Translate your app with XCStringsLocalizer
By Tyler Hillsman
November 20, 2025

We’re living in a golden age of seemingly magical robots being able to read human-written words, and one of the thing that LLMs are relatively incredible at is language translation. A couple years ago, I introduced localization in Sticky Widgets. I took a look at my analytics to see what locales users’ devices reported and translated my top six non-English locales. Relatively straight-forward (assuming you’re doing the Apple-suggested thing of using LocalizedStringKey instead of raw Strings, etc) and Xcode’s relatively new XCStrings catalog made it clear what I’d translated and what I had yet to do. Unfortunately, getting the actual strings in the catalog was a bit monotonous and - in this world of AI agents helping me streamline the monotonous, it was only a matter of time before I improved this process.

Enter XCStringsLocalizer, my new command line tool that does all the work for me. I built this to scratch my own itch and solve this problem, but realized I’m certainly not the only one with it. Enough justifying, here’s how you use it:

  • You’re going to need an OpenAI API key. Sorry, you can’t use mine. This, of course, costs money, but it’s pennies and nickels instead of much more costlier services. Create an account and make an API key on OpenAI’s console. (Yes, I can and probably will add other providers, but I had to start somewhere.)
  • As I mentioned up top, you’re going to need an Xcode project with localization turned on and an XCStrings catalog file. New projects should get them, old ones may need you to click Edit > Convert > To String Catalogs… (Yes, I can and probably will make it work with older-style .strings files or maybe the .xliff files Xcode can output, but I had to start somewhere.)
  • Ideally, you’ll have also provided comments to your strings catalog as well. When a button says “Save note”, what does it mean? A document, an internal comment, a music note? The better the comment, the more accurate the translation.
  • Once your project is all good to go, you’ll need the tool. Open Terminal and run curl -fsSL https://raw.githubusercontent.com/thillsman/XCStringsLocalizer/main/install.sh | bash. (There are many other ways to get it as well, but I wanted a handy one-liner. See more installation options in the README.) You’ll probably have to enter your password. This is making the tool accessible from anywhere on your system.
  • Make a simple text file in your project called .env and add this text to it: OPENAI_API_KEY='your-api-key-here' except with your actual API key from above. You can (and probably should) add a new line with APP_DESCRIPTION='Some description of your app' on a new line as well. This will provide context about your app to the LLM so it can make better translations. Add .env to your .gitignore file so you’re not committing your API key.
  • Now open your app directory in your terminal application of choice and run xcstrings-localizer.
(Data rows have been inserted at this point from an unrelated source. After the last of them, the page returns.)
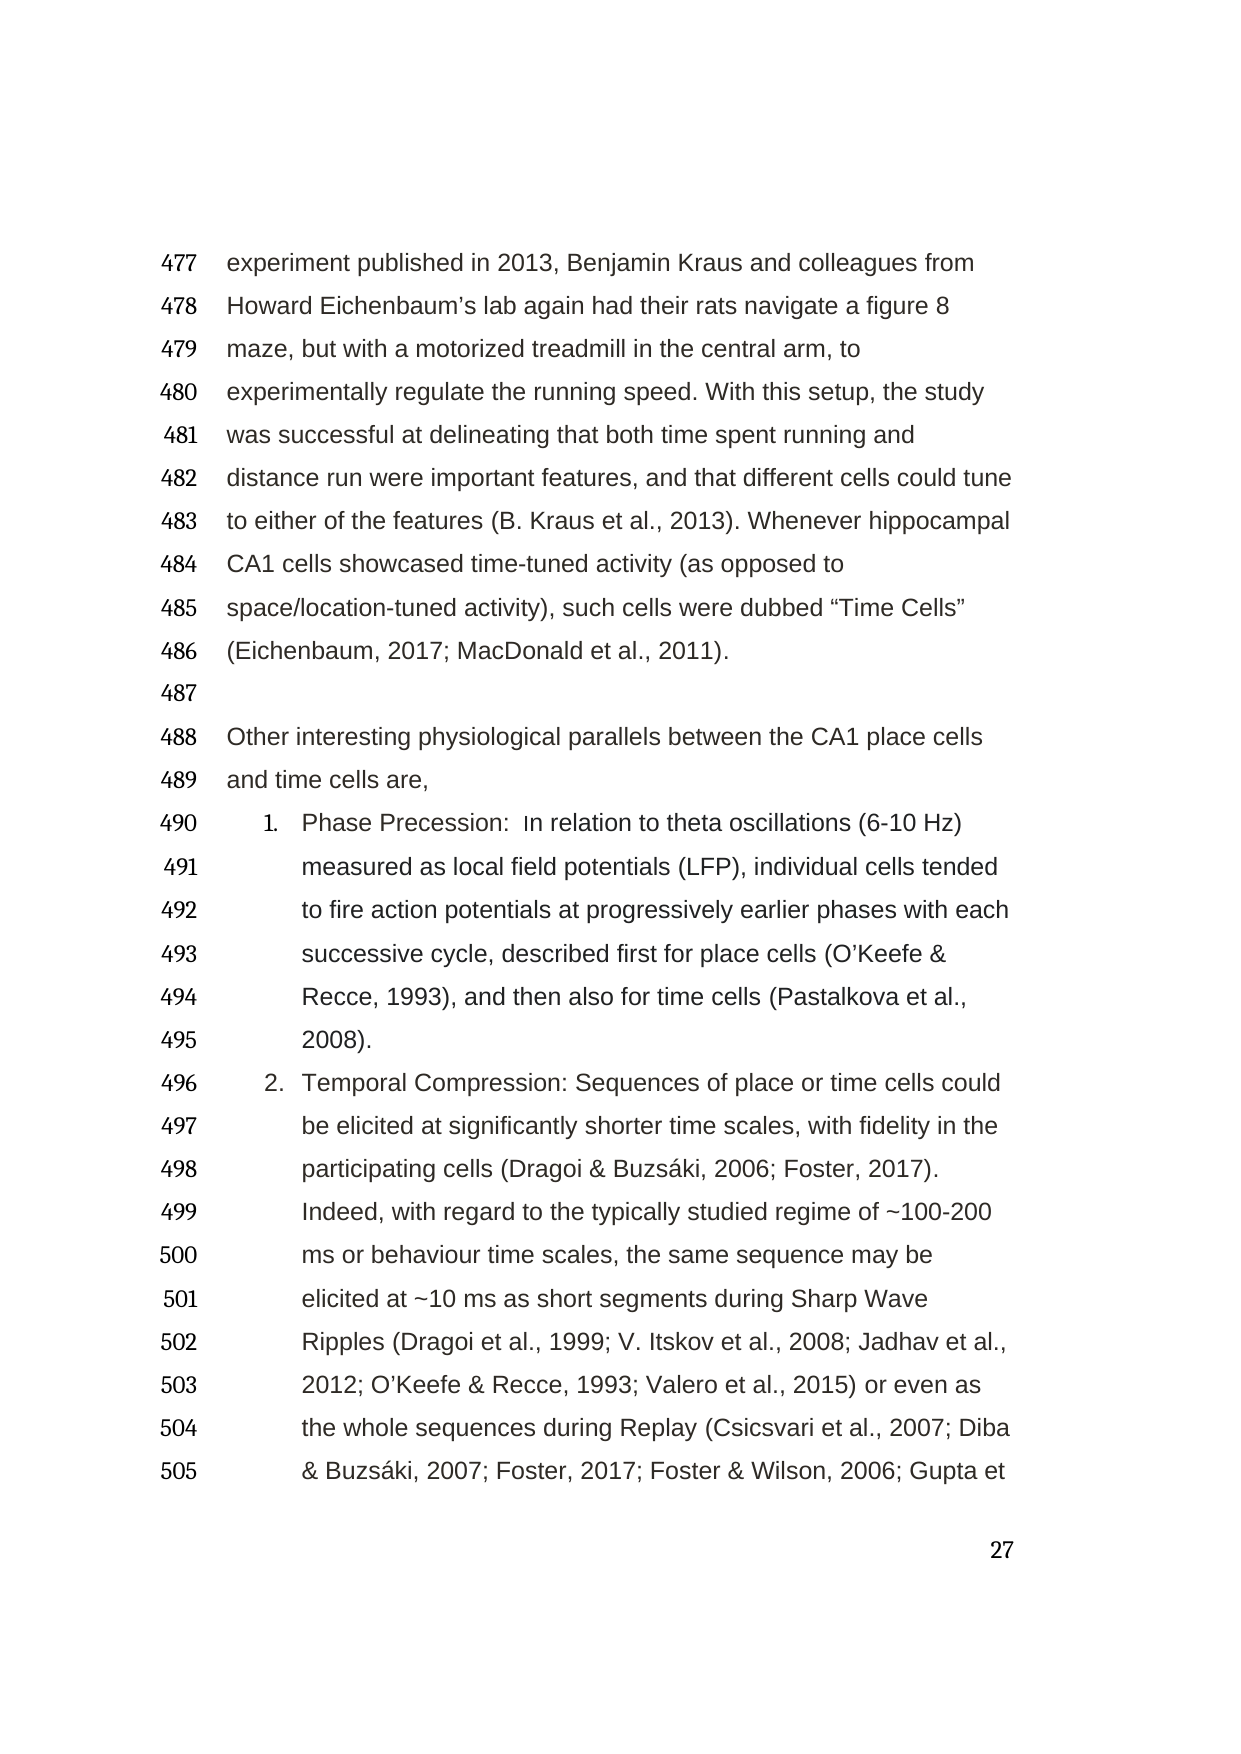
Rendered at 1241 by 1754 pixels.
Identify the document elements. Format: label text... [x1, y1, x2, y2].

list Phase Precession: In relation to theta oscillations (6-10 Hz) measured as local field potentials (LFP), individual cells tended to fire action potentials at progressively earlier phases with each successive cycle, described first for place cells (O’Keefe & Recce, 1993)⁠, and then also for time cells (Pastalkova et al., 2008)⁠. [264, 808, 1014, 1053]
text Other interesting physiological parallels between the CA1 place cells and time cells are, [226, 722, 1014, 794]
text experiment published in 2013, Benjamin Kraus and colleagues from Howard Eichenbaum’s lab again had their rats navigate a figure 8 maze, but with a motorized treadmill in the central arm, to experimentally regulate the running speed. With this setup, the study was successful at delineating that both time spent running and distance run were important features, and that different cells could tune to either of the features (B. Kraus et al., 2013)⁠. Whenever hippocampal CA1 cells showcased time-tuned activity (as opposed to space/location-tuned activity), such cells were dubbed “Time Cells” (Eichenbaum, 2017; MacDonald et al., 2011)⁠. [226, 248, 1014, 664]
list Temporal Compression: Sequences of place or time cells could be elicited at significantly shorter time scales, with fidelity in the participating cells (Dragoi & Buzsáki, 2006; Foster, 2017)⁠. Indeed, with regard to the typically studied regime of ~100-200 ms or behaviour time scales, the same sequence may be elicited at ~10 ms as short segments during Sharp Wave Ripples (Dragoi et al., 1999; V. Itskov et al., 2008; Jadhav et al., 2012; O’Keefe & Recce, 1993; Valero et al., 2015)⁠ or even as the whole sequences during Replay (Csicsvari et al., 2007; Diba & Buzsáki, 2007; Foster, 2017; Foster & Wilson, 2006; Gupta et [264, 1068, 1014, 1485]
Did that work? I hope it worked. It should be zooming through your untranslated strings and updating your file for you. …or maybe your project is already good to go and it says there’s nothing for it to do.

There are a ton of customization options: Want to pass in xcstrings files instead of having it auto-detect them? Sure, it can do that. What if you want to just do a language at a time? Yep, easy peasy. What if you want the full size gpt-5 model instead of lil gpt-5-mini? Whoa, big spender, you can do that if you want.

There are also a few extra features: When our apps are localized, we should also localize our App Store descriptions and release notes. With this tool, you can make a /localized-extras directory and put any text file in it, and xcstrings-localizer will pick it up and translate it as well. Also, if you have already translated some strings but want a second opinion, try the “suggest” command to have the tool translate your base string, then compare its translation against what you already have, providing rationale if it’s better.